# Web Scrapping for an entire website and storing in csv file and uploading it in kaggle

In [None]:
import requests
from bs4 import BeautifulSoup
import pandas as pd
import time

headers = {
    "User-Agent": "Mozilla/5.0 (Windows NT 10.0; Win64; x64) "
                  "AppleWebKit/537.36 (KHTML, like Gecko) "
                  "Chrome/127.0.0.0 Safari/537.36",
    "Accept-Language": "en-US,en;q=0.9",
}

# List to store all company data
all_companies = []

print("🚀 Starting scrape...")

for page in range(1, 501):
    url = f"https://www.ambitionbox.com/list-of-companies?campaign=desktop_nav&page={page}"
    
    try:
        response = requests.get(url, headers=headers)
        soup = BeautifulSoup(response.content, 'lxml')
        
        # Find all company cards
        company_cards = soup.find_all('div', class_='companyCardWrapper')
        
        for card in company_cards:
            company_data = {
                'COMPANY NAME': None,
                'RATING': None,
                'REVIEWS': None,
                'INDUSTRY': None,
                'INDIA HQ': None,
                'BRANCHES': None,
                'PACKAGE': None
            }
            
            # Company name
            name_tag = card.find('h2', class_="companyCardWrapper__companyName")
            if name_tag:
                company_data['COMPANY NAME'] = name_tag.text.strip()
            
            # Rating
            rating_tag = card.find('div', class_="rating_text rating_text--md")
            if rating_tag:
                temp = rating_tag.find('div', style="height:auto;padding-bottom:1px;")
                if temp:
                    company_data['RATING'] = temp.text.strip()

= = = =

• Request 1
Decide whether each statement agrees with the scraping script. Answer yes or no for each, quoting the deciding words from the script: (a) it loops over pages 1 through 500; (b) it parses each response with the html.parser parser; (c) its requests send an Accept-Language header.
• Request 2
Duplicate the part of the scraping script starting at "for page in" and ending at "response = requests.get(url, headers=headers)".
The lines that come after the scraping script have nothing to do with it.

• Records
= = = =

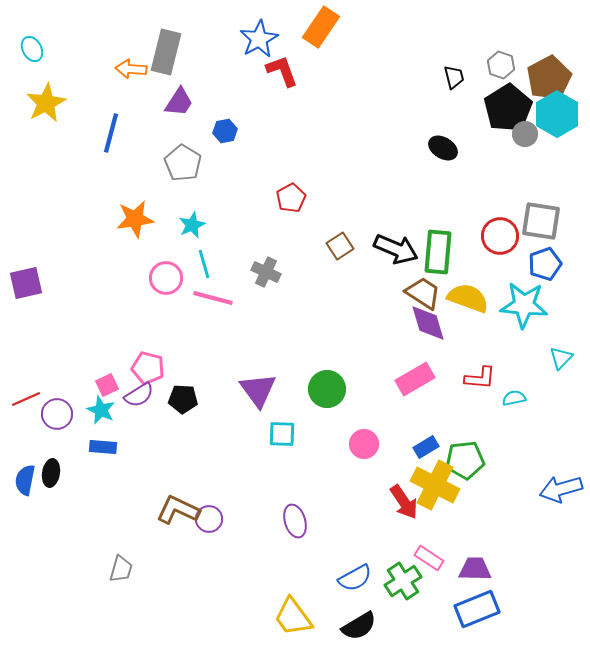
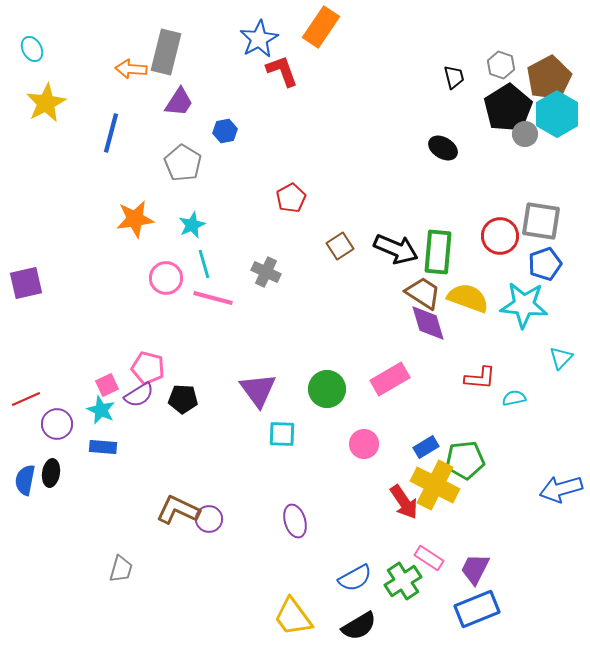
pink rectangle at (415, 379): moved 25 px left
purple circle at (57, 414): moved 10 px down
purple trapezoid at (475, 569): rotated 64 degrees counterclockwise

= = = =

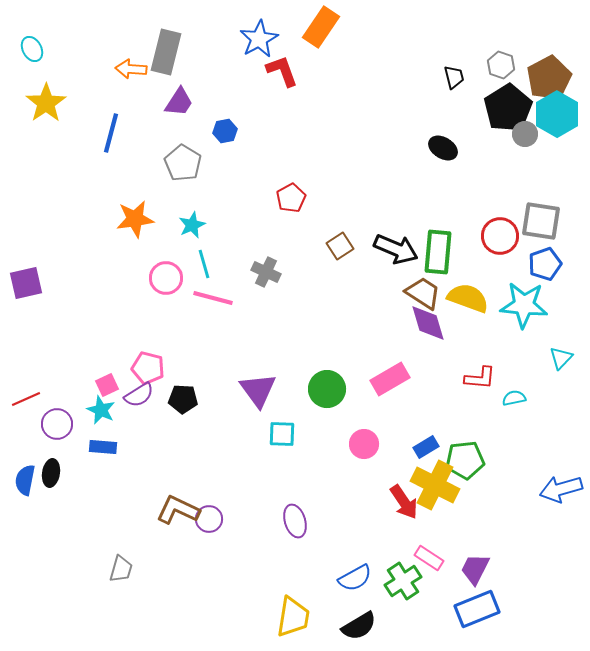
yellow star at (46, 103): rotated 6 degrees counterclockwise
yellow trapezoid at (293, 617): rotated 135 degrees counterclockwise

= = = =

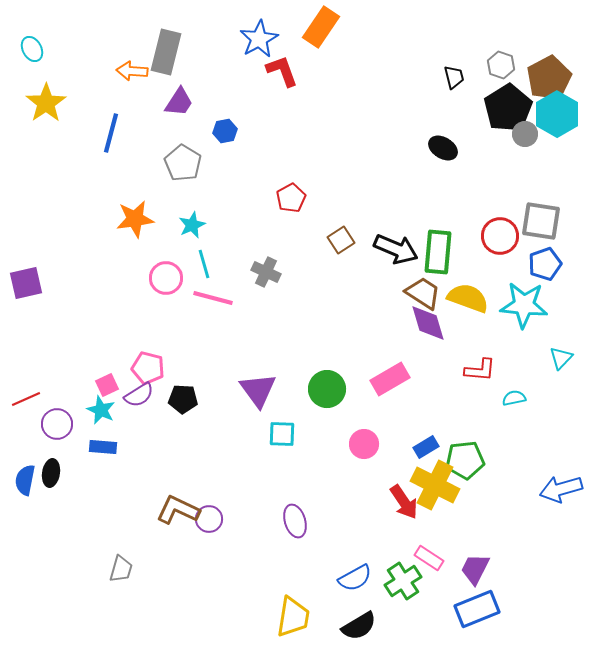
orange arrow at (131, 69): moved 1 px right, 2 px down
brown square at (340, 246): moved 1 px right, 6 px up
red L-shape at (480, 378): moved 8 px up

= = = =

• Final result 1
(a) Yes: "for page in range(1, 501):"
(b) No: "BeautifulSoup(response.content, 'lxml')"
(c) Yes: "Accept-Language": "en-US,en;q=0.9"

• Final result 2
for page in range(1, 501):
    url = f"https://www.ambitionbox.com/list-of-companies?campaign=desktop_nav&page={page}"
    
    try:
        response = requests.get(url, headers=headers)